HDS maintains an ability to scale and facilitate Disaster Preparedness and Response (DPR) actions.  HDS casualty role players were made up to simulate different injuries to increase the realism of the training.  HDS has extensive current and past performance providing Role Player and training support to the National Guard Bureau CBRN Response Enterprise and state/local emergency response elements across the country (Virginia, West Virginia, Indiana, Pennsylvania, Colorado, Missouri, Nebraska, Massachusetts, Maine/New England, Wisconsin, Montana, Hawaii, Oklahoma, Alabama, Florida, New Mexico, Louisiana, Ohio, Kentucky, Oregon, Hawaii, and Washington state).

 

 

 

 

National Guard Soldiers and Airmen assigned to the Chemical, Biological, Radiological, Nuclear, High Yield Explosive Enhanced Response Force Package, or CERFP, (pronounced “surf-p”) can conduct tasks associated with consequence management, urban search and rescue, mass causality decontamination, medical triage and stabilization and human remains recovery.

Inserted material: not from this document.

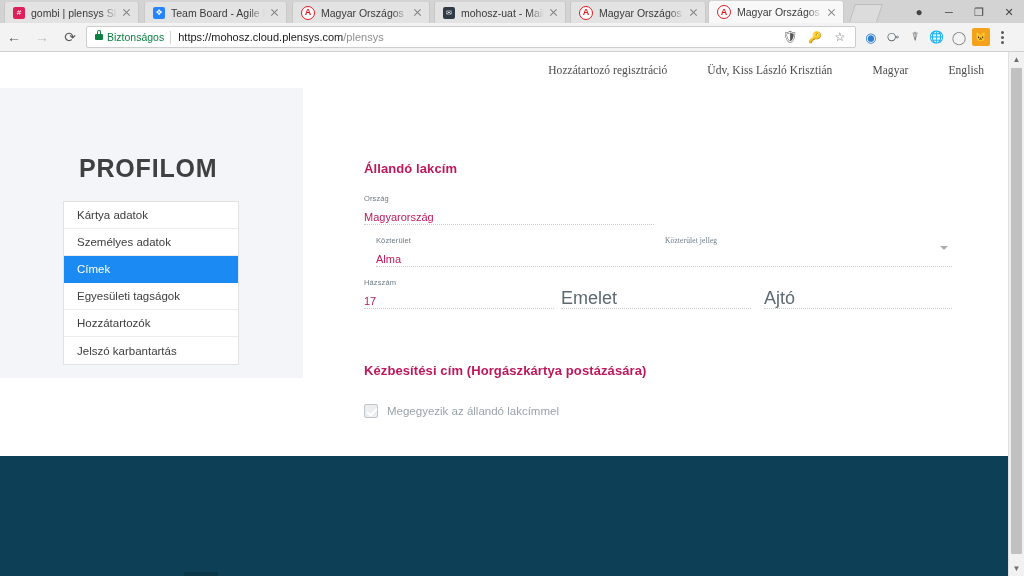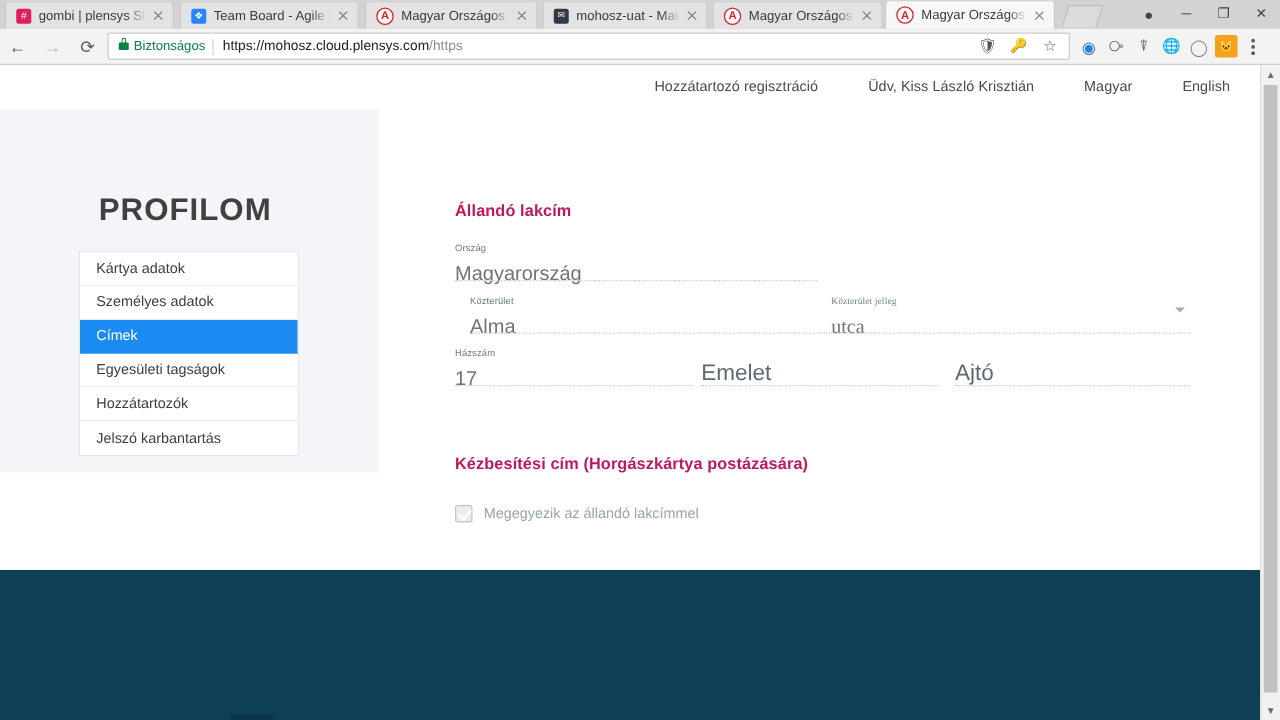"/https" span.dimpath { text: /https -> /plensys }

CERFP: The CERFP teams and WMD-CSTs provide a phased capability; WMD-CSTs detect and identify CBRNE agents/substances, assess the effects and advise the local authorities on managing the effects of the attack. The WMD-CSTs also assist with requests for other forces. The CERFP teams locate and extract victims from a contaminated environment, perform mass patient/casualty decontamination, and provide treatment as necessary to stabilize patients for evacuation. The teams are specially trained to respond to a weapons-of-mass-destruction incident. The WMD-CSTs are dedicated units of National Guard personnel on active duty, whereas, the CERFPs are comprised of existing National Guard units in traditional reserve status. They can be mobilized in state active duty, Title 32, or Title 10 status. Each CERFP can be ready to deploy to an incident site within six hours of notification of a CBRNE or WMD incident.